### Dataset entries
::::::::::
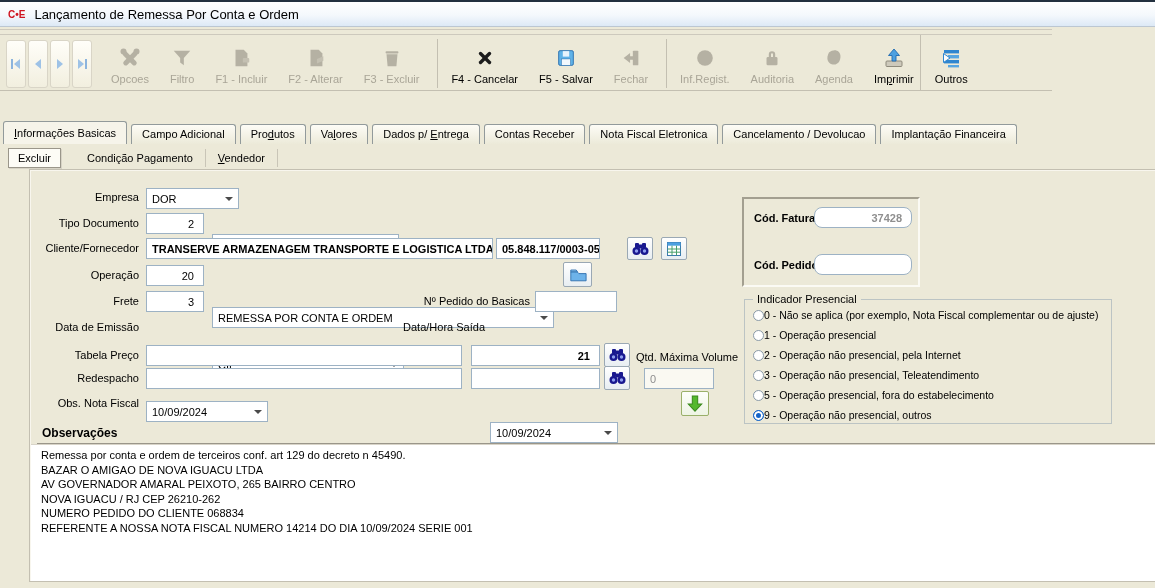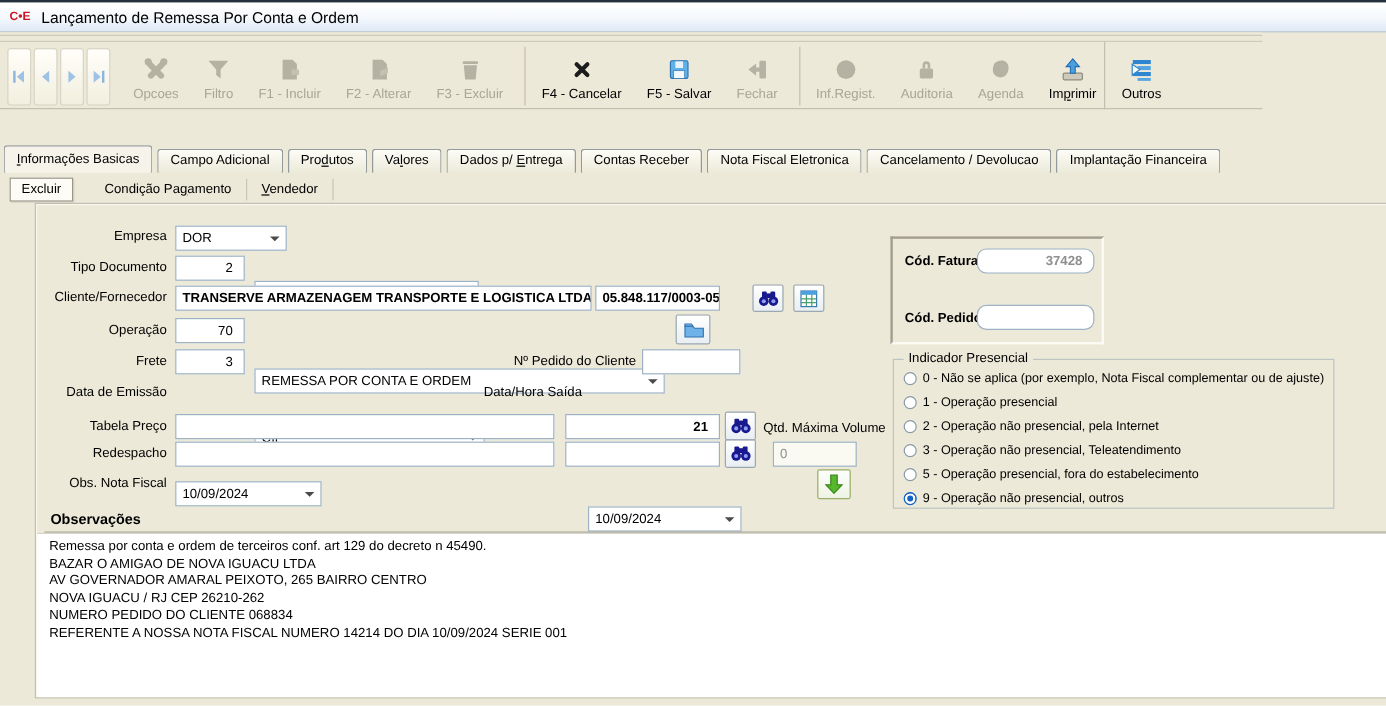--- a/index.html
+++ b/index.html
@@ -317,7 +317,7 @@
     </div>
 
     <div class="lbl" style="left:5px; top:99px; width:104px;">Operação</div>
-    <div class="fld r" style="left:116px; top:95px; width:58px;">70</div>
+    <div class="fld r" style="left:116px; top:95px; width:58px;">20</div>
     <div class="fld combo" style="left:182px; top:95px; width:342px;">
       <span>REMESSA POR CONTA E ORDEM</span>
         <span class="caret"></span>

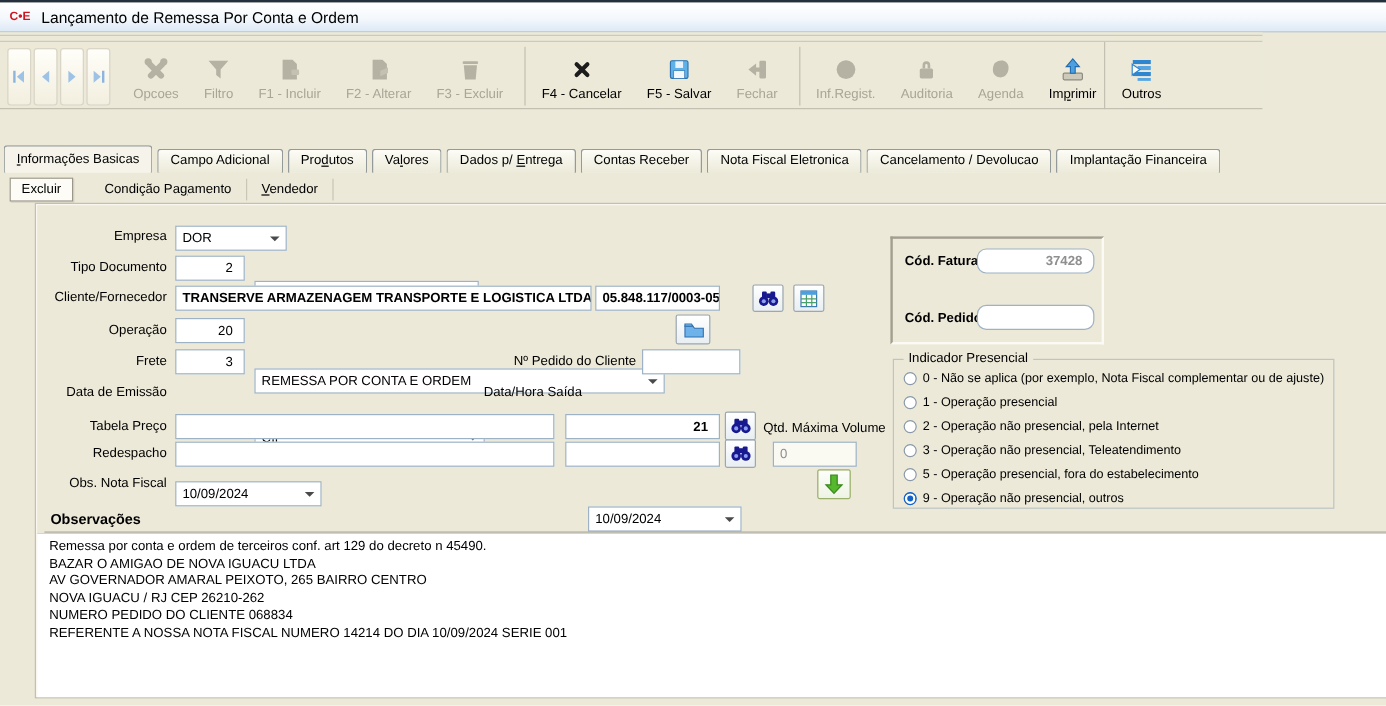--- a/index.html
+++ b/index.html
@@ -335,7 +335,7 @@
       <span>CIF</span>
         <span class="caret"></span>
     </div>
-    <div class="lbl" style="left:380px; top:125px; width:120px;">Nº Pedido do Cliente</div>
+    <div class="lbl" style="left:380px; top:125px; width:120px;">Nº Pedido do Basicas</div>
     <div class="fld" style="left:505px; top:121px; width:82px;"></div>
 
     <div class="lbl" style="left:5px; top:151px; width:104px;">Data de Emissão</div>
::::::::::
### About this exercise
Return each line in the records that holds the string "left".

### Solution for this task
     <div class="lbl" style="left:5px; top:99px; width:104px;">Operação</div>
-    <div class="fld r" style="left:116px; top:95px; width:58px;">70</div>
+    <div class="fld r" style="left:116px; top:95px; width:58px;">20</div>
     <div class="fld combo" style="left:182px; top:95px; width:342px;">
-    <div class="lbl" style="left:380px; top:125px; width:120px;">Nº Pedido do Cliente</div>
+    <div class="lbl" style="left:380px; top:125px; width:120px;">Nº Pedido do Basicas</div>
     <div class="fld" style="left:505px; top:121px; width:82px;"></div>
     <div class="lbl" style="left:5px; top:151px; width:104px;">Data de Emissão</div>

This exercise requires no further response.